**DOCUMENT EXTRACT:**
####

Healthbeat, Beneath the Surface, Troubling Signs, & Surprising Finds

Healthbeat, Beneath the Surface, Troubling Signs, & Surprising Finds

Healthbeat, Beneath the Surface, Troubling Signs, & Surprising Finds 2560 1696 AEPC Health

I Don’t Like Mondays

The teen years can be rough, especially when a parent is struggling with their own issues. Picture a teenager living with their father after a difficult divorce. Money was tight, school wasn’t a priority, and skipping classes became routine. Despite concerns about mental health, the father brushed them off. Instead of getting help, he handed his child a rifle for Christmas—a rifle that would later be used in a school shooting.

Although this story sounds like the shooting at Apalachee High School in Georgia this week, it actually dates back decades.

The First of Many
Sixteen-year-old Brenda Spencer didn’t fit the typical profile of a killer. Quiet, withdrawn, and dealing with the fallout of her parents’ divorce, she lived in a run-down home with her father. Her life was filled with instability—she had a history of behavioral issues and silently battled undiagnosed depression. In 1978, she was referred for mental health treatment, but her father refused to get her the needed help. That Christmas, he gave her a .22-caliber rifle as a gift.

On January 29, 1979, Brenda sat in her San Diego home, aimed the rifle at Cleveland Elementary School across the street, and opened fire. In just a few moments, she turned an ordinary Monday into a national tragedy—two adults were killed, and eight children and  a police officer, were wounded. This event marked one of the first widely reported school shootings, setting a chilling precedent for the future.

Looking for a Reason
After firing at the school, Brenda barricaded herself in her home for six tense hours. The nation was left grappling with one question: how could someone so young commit such an atrocity?

During the standoff, Gus Stevens, a reporter for the San Diego Evening Tribune, was calling neighbors to gather information about the shooting. One call was answered by none other than Brenda Spencer herself. When asked why she carried out the shooting, Brenda’s chilling response was, “I don’t like Mondays. This livens up the day. I just started shooting for the fun of it.”

####

**RECORDS SHOWN:**
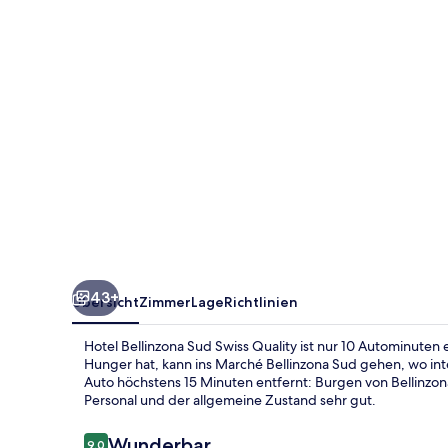
Quality
43+
Übersicht
Zimmer
Lage
Richtlinien
Hotel Bellinzona Sud Swiss Quality ist nur 10 Autominuten
Hunger hat, kann ins Marché Bellinzona Sud gehen, wo int
Auto höchstens 15 Minuten entfernt: Burgen von Bellinzon
Personal und der allgemeine Zustand sehr gut.
Bewertungen
Wunderbar
9,0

####

**USING THE INFORMATION:**
[A] Update the school shooting article from the passage containing "On January 29, 1979, Brenda" through "such an atrocity?", changing "six tense hours" to "six long hours".
[B] Take the school shooting article further, picking up after its last sentence.
The rows play no part in the work here.

**ANSWERS TO THE EXERCISE:**
[A]
On January 29, 1979, Brenda sat in her San Diego home, aimed the rifle at Cleveland Elementary School across the street, and opened fire. In just a few moments, she turned an ordinary Monday into a national tragedy—two adults were killed, and eight children and  a police officer, were wounded. This event marked one of the first widely reported school shootings, setting a chilling precedent for the future.

Looking for a Reason
After firing at the school, Brenda barricaded herself in her home for six long hours. The nation was left grappling with one question: how could someone so young commit such an atrocity?

[B]
This chilling explanation inspired The Boomtown Rats’ song, I Don’t Like Mondays, written by lead singer Bob Geldof shortly after the tragedy. The song immortalized her callous remark, serving as a dark reminder of how quickly an ordinary day can turn deadly.

Not Just Mondays
Since that 1979 shooting, school shootings have tragically become all too common in the U.S. Mass tragedies like Columbine in 1999, Sandy Hook in 2012, Parkland in 2018, Oxford High School in 2021, and Uvalde in 2022 have left lasting scars on the nation. Each shooting reignites calls for change, but the question remains: when will “never again” finally mean never again?

This week, yet another school shooting shattered the nation. Colt Gray, a 14-year-old student at Apalachee High School, opened fire, killing two students, two teachers, and injuring nine others. Colt’s story bears unsettling similarities to Brenda Spencer’s—parents struggling with their own issues, financial hardships, and warning signs that went unnoticed or ignored. And like Brenda, Colt received a rifle as a Christmas gift from his father.

Today, the conversation about school shootings feels stuck. We mourn the loss of life, express our outrage, and vow that it won’t happen again. But the steps needed to break the cycle remain tangled in political deadlock.

With each new shooting, it’s not just Mondays we can’t like—it’s every day that a tragedy strikes.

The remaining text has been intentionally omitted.